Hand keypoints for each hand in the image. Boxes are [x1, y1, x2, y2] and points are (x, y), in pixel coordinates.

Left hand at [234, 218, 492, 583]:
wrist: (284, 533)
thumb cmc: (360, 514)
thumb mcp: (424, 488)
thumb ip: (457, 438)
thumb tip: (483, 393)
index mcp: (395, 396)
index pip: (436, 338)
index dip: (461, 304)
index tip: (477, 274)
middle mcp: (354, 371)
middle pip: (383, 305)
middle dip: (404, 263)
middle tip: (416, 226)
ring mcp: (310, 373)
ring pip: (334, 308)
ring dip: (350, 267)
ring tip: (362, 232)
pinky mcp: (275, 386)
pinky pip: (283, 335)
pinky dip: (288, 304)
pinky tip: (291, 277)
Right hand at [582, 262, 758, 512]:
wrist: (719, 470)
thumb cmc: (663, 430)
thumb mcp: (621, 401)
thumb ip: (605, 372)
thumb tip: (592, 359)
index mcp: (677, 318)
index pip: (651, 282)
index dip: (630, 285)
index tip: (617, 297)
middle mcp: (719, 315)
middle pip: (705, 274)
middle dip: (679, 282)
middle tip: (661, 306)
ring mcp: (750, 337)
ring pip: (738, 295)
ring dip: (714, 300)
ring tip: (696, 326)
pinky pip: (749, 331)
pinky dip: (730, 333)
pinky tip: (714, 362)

★ ★ ★ ★

◆ What to do ◆
Your answer should hold exactly the lines from the one containing "ring mcp: (750, 337)" to the last line of the data, both included, and no others.

◆ Result for this task ◆
ring mcp: (750, 337)
ring pip: (738, 295)
ring dip: (714, 300)
ring tip: (696, 326)
pinky pip: (749, 331)
pinky dip: (730, 333)
pinky tip: (714, 362)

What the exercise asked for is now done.